15.8. Decisions, Decisions

In spite of the relative simplicity of both scanners, a lot of thought has gone into them, and a lot of decisions had to be made. I'd like to share those thoughts with you now so you can make your own educated decision, appropriate for your application. First, note that both versions of GetName translate the input characters to upper case. Obviously, there was a design decision made here, and this is one of those cases where the language syntax splatters over into the scanner. In the C language, the case of characters in identifiers is significant. For such a language, we obviously can't map the characters to upper case. The design I'm using assumes a language like Pascal, where the case of characters doesn't matter. For such languages, it's easier to go ahead and map all identifiers to upper case in the scanner, so we don't have to worry later on when we're comparing strings for equality.

We could have even gone a step further, and map the characters to upper case right as they come in, in GetChar. This approach works too, and I've used it in the past, but it's too confining. Specifically, it will also map characters that may be part of quoted strings, which is not a good idea. So if you're going to map to upper case at all, GetName is the proper place to do it.

Note that the function GetNumber in this scanner returns a string, just as GetName does. This is another one of those things I've oscillated about almost daily, and the last swing was all of ten minutes ago. The alternative approach, and one I've used many times in past installments, returns an integer result.

Both approaches have their good points. Since we're fetching a number, the approach that immediately comes to mind is to return it as an integer. But bear in mind that the eventual use of the number will be in a write statement that goes back to the outside world. Someone — either us or the code hidden inside the write statement — is going to have to convert the number back to a string again. Turbo Pascal includes such string conversion routines, but why use them if we don't have to? Why convert a number from string to integer form, only to convert it right back again in the code generator, only a few statements later?

Furthermore, as you'll soon see, we're going to need a temporary storage spot for the value of the token we've fetched. If we treat the number in its string form, we can store the value of either a variable or a number in the same string. Otherwise, we'll have to create a second, integer variable.

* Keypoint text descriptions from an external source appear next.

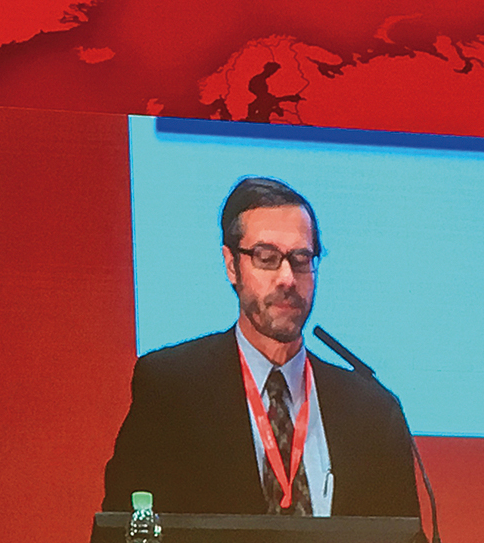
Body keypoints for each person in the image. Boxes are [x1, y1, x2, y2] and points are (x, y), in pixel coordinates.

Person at [101, 177, 420, 519]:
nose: (287, 278)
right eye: (267, 258)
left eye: (301, 259)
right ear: (231, 266)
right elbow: (122, 536)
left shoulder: (372, 411)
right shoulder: (172, 391)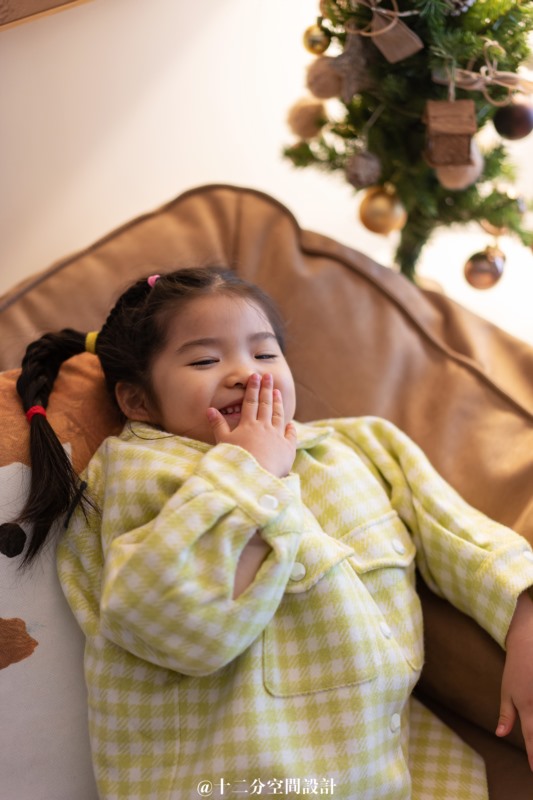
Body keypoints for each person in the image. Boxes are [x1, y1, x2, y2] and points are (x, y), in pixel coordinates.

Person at [15, 266, 533, 800]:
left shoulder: (361, 446)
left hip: (387, 767)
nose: (245, 373)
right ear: (138, 402)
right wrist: (252, 472)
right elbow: (171, 620)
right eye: (205, 360)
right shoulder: (142, 470)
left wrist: (524, 616)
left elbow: (463, 536)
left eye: (264, 355)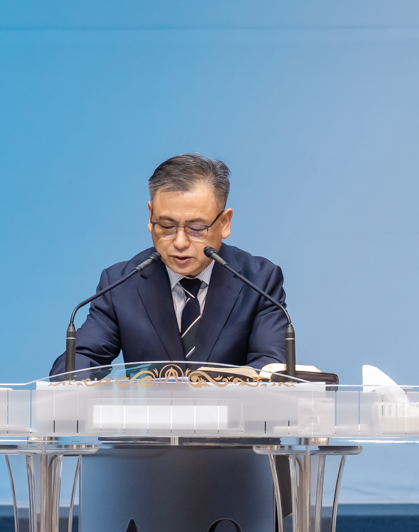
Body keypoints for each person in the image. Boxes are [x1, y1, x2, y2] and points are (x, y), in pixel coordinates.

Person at [51, 153, 288, 377]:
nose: (180, 242)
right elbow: (78, 360)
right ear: (150, 216)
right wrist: (76, 378)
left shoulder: (259, 281)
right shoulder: (120, 285)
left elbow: (269, 367)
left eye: (196, 228)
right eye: (166, 226)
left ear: (225, 222)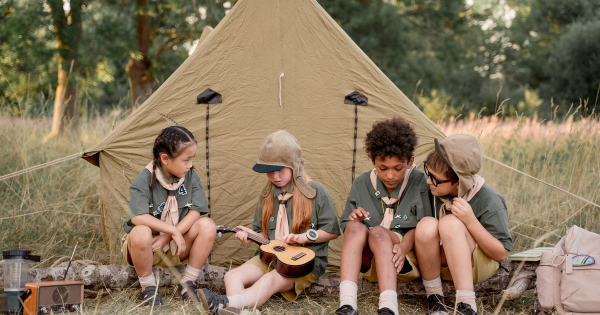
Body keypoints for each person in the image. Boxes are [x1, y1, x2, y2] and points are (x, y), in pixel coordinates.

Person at [198, 130, 341, 314]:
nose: (275, 176)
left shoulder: (315, 192)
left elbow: (333, 231)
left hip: (302, 263)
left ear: (294, 166)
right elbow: (267, 239)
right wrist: (251, 236)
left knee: (268, 281)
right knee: (233, 276)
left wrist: (303, 237)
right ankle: (240, 311)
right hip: (273, 258)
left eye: (280, 170)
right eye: (269, 172)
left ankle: (224, 303)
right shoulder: (266, 197)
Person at [336, 118, 432, 315]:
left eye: (398, 168)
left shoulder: (420, 182)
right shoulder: (362, 183)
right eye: (382, 168)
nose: (390, 176)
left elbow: (424, 227)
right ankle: (347, 303)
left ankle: (388, 306)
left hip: (402, 261)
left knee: (379, 232)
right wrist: (355, 218)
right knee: (354, 226)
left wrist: (404, 246)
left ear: (410, 162)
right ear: (373, 161)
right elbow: (347, 226)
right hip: (367, 263)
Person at [414, 134, 513, 315]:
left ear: (457, 181)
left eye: (435, 178)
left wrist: (470, 221)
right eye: (428, 173)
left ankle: (466, 305)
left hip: (477, 266)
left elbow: (500, 254)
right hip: (440, 267)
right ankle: (435, 300)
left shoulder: (490, 200)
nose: (428, 181)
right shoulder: (429, 191)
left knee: (451, 223)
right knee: (426, 224)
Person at [121, 125, 216, 306]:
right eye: (186, 160)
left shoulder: (190, 175)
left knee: (207, 225)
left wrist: (170, 236)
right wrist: (170, 231)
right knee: (141, 231)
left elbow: (196, 211)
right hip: (147, 248)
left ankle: (188, 283)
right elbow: (138, 217)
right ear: (165, 158)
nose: (190, 165)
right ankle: (148, 287)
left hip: (176, 247)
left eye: (192, 159)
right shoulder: (144, 179)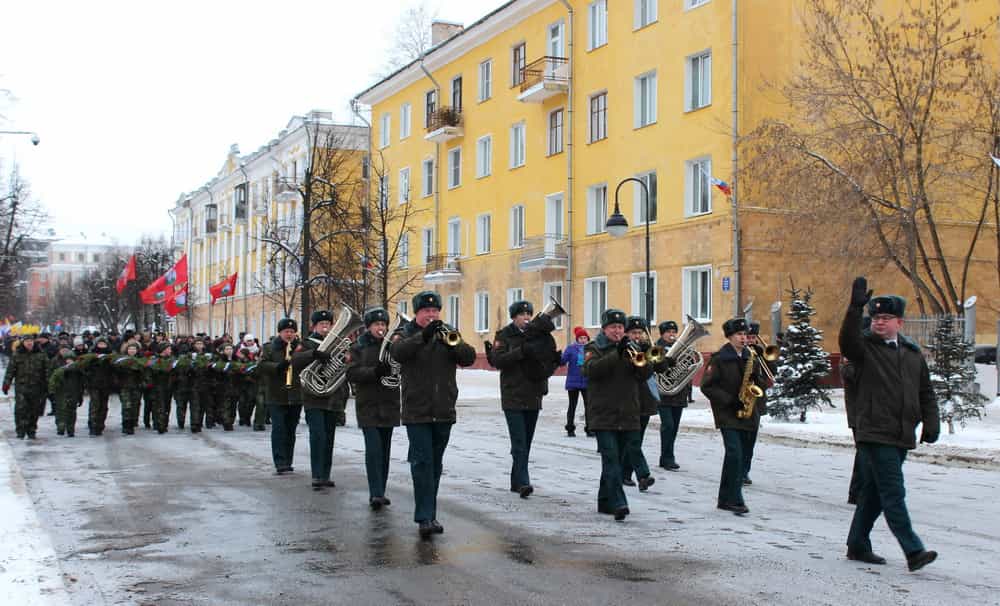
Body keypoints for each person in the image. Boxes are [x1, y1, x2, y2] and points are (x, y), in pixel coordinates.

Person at [840, 277, 939, 571]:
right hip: (874, 431)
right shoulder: (865, 348)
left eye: (885, 318)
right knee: (893, 492)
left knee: (873, 492)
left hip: (901, 433)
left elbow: (925, 392)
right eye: (875, 318)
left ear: (900, 322)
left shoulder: (911, 354)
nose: (879, 323)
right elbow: (847, 340)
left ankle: (857, 543)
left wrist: (931, 423)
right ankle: (913, 550)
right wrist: (855, 310)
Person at [390, 291, 476, 538]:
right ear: (417, 313)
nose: (432, 315)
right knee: (422, 462)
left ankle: (431, 514)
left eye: (435, 311)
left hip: (444, 409)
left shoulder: (446, 332)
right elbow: (398, 353)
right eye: (427, 311)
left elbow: (468, 357)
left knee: (435, 465)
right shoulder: (405, 333)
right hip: (417, 410)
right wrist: (422, 337)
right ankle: (424, 516)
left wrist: (454, 341)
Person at [582, 309, 654, 521]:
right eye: (613, 327)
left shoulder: (631, 347)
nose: (617, 331)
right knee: (611, 460)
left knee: (615, 461)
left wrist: (642, 355)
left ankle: (605, 501)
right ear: (604, 329)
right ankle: (619, 503)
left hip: (629, 412)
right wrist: (616, 354)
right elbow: (591, 371)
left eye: (621, 328)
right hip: (604, 414)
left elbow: (645, 373)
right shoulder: (593, 348)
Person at [485, 300, 557, 499]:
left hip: (533, 393)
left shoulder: (539, 335)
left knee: (526, 441)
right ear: (514, 317)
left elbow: (546, 359)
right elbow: (498, 360)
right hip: (513, 395)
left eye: (529, 314)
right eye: (521, 314)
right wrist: (520, 352)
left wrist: (551, 361)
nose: (526, 317)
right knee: (519, 441)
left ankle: (516, 481)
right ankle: (524, 482)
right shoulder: (504, 335)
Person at [700, 318, 767, 515]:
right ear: (729, 336)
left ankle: (724, 498)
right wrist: (729, 401)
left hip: (747, 413)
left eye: (745, 335)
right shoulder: (719, 358)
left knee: (739, 457)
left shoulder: (751, 356)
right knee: (734, 454)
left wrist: (758, 377)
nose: (743, 338)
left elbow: (762, 382)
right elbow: (707, 386)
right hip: (727, 414)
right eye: (739, 335)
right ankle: (735, 499)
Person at [347, 307, 402, 510]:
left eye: (383, 324)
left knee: (385, 450)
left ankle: (381, 490)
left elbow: (401, 367)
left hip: (389, 402)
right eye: (376, 324)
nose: (381, 328)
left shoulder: (392, 346)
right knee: (373, 450)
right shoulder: (358, 347)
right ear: (368, 327)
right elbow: (351, 373)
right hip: (368, 405)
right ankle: (375, 492)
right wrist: (374, 372)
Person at [292, 310, 350, 490]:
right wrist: (314, 354)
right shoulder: (307, 343)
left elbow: (347, 362)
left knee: (329, 437)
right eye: (321, 324)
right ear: (314, 326)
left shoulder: (338, 343)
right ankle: (317, 475)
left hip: (333, 397)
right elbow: (295, 360)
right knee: (318, 436)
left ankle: (325, 474)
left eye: (328, 323)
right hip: (313, 398)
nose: (325, 327)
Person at [621, 316, 668, 490]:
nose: (638, 336)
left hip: (645, 401)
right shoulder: (623, 349)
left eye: (640, 333)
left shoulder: (645, 347)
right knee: (632, 441)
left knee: (636, 440)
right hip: (627, 400)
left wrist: (654, 351)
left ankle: (625, 474)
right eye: (634, 333)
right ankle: (642, 475)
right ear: (626, 333)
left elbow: (662, 368)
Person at [259, 318, 302, 474]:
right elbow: (262, 365)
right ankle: (280, 462)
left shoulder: (299, 347)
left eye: (292, 331)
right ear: (280, 332)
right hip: (276, 395)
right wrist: (278, 366)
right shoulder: (270, 348)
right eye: (286, 332)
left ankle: (288, 461)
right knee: (279, 429)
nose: (289, 334)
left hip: (295, 395)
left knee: (291, 430)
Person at [743, 322, 775, 485]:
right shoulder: (739, 353)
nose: (750, 340)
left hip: (756, 402)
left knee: (750, 441)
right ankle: (738, 470)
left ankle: (745, 471)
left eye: (753, 337)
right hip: (740, 401)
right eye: (747, 337)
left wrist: (765, 357)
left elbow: (772, 373)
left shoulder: (760, 353)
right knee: (740, 441)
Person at [655, 320, 689, 470]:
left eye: (674, 332)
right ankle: (667, 457)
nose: (672, 335)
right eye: (669, 332)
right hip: (663, 393)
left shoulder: (682, 347)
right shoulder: (657, 348)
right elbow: (656, 368)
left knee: (674, 427)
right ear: (662, 334)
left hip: (679, 392)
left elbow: (688, 366)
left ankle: (667, 456)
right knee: (668, 425)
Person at [3, 335, 49, 439]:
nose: (29, 343)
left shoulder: (41, 354)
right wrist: (6, 383)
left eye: (31, 341)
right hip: (21, 387)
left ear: (34, 342)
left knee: (34, 410)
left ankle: (31, 430)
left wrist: (48, 384)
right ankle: (20, 430)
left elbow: (47, 370)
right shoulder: (17, 354)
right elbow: (10, 370)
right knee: (21, 409)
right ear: (23, 342)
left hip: (37, 387)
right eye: (27, 341)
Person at [559, 326, 590, 437]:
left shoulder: (591, 348)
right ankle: (570, 428)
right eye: (580, 338)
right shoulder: (571, 348)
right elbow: (562, 361)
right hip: (573, 381)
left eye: (585, 338)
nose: (583, 340)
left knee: (589, 406)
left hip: (587, 381)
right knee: (572, 405)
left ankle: (590, 428)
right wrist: (558, 357)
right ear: (577, 339)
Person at [112, 341, 146, 435]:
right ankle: (126, 425)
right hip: (125, 386)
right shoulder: (121, 360)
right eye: (130, 349)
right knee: (126, 406)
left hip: (136, 386)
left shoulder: (140, 360)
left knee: (135, 406)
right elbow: (116, 372)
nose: (132, 351)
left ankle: (133, 422)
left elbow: (144, 373)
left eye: (134, 349)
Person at [84, 337, 115, 436]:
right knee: (95, 405)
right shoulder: (91, 356)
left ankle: (100, 424)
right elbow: (86, 369)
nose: (101, 346)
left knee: (103, 406)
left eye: (103, 344)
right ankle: (93, 425)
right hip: (94, 384)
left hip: (106, 384)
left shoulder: (111, 356)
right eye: (100, 344)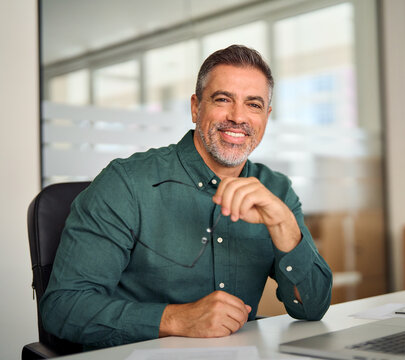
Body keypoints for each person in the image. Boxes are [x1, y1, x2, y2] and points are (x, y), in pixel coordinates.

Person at [41, 44, 333, 349]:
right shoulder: (126, 183)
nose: (238, 117)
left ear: (266, 116)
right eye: (223, 99)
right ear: (196, 107)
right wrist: (175, 319)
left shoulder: (277, 191)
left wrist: (284, 223)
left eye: (253, 105)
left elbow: (312, 307)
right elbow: (63, 308)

On the other hand, we'll find that carrying the number as a string virtually eliminates any chance of optimization later on. As we get to the point where we are beginning to concern ourselves with code generation, we'll encounter cases in which we're doing arithmetic on constants. For such cases, it's really foolish to generate code that performs the constant arithmetic at run time. Far better to let the parser do the arithmetic at compile time, and merely code the result. To do that, we'll wish we had the constants stored as integers rather than strings.

What finally swung me back over to the string approach was an aggressive application of the KISS test, plus reminding myself that we've studiously avoided issues of code efficiency. One of the things that makes our simple-minded parsing work, without the complexities of a "real" compiler, is that we've said up front that we aren't concerned about code efficiency. That gives us a lot of freedom to do things the easy way rather than the efficient one, and it's a freedom we must be careful not to abandon voluntarily, in spite of the urges for efficiency shouting in our ear. In addition to being a big believer in the KISS philosophy, I'm also an advocate of "lazy programming," which in this context means, don't program anything until you need it. As P.J. Plauger says, "Never put off until tomorrow what you can put off indefinitely." Over the years, much code has been written to provide for eventualities that never happened. I've learned that lesson myself, from bitter experience. So the bottom line is: We won't convert to an integer here because we don't need to. It's as simple as that.

For those of you who still think we may need the integer version (and indeed we may), here it is:

{ Get a Number (integer version) }
function GetNumber: longint;
var n: longint;
        n := 0;
        if not IsDigit(Look) then Expected('Integer');
        while IsDigit(Look) do begin
                n := 10 * n + (Ord(Look) - Ord('0'));
        GetNumber := n;

You might file this one away, as I intend to, for a rainy day.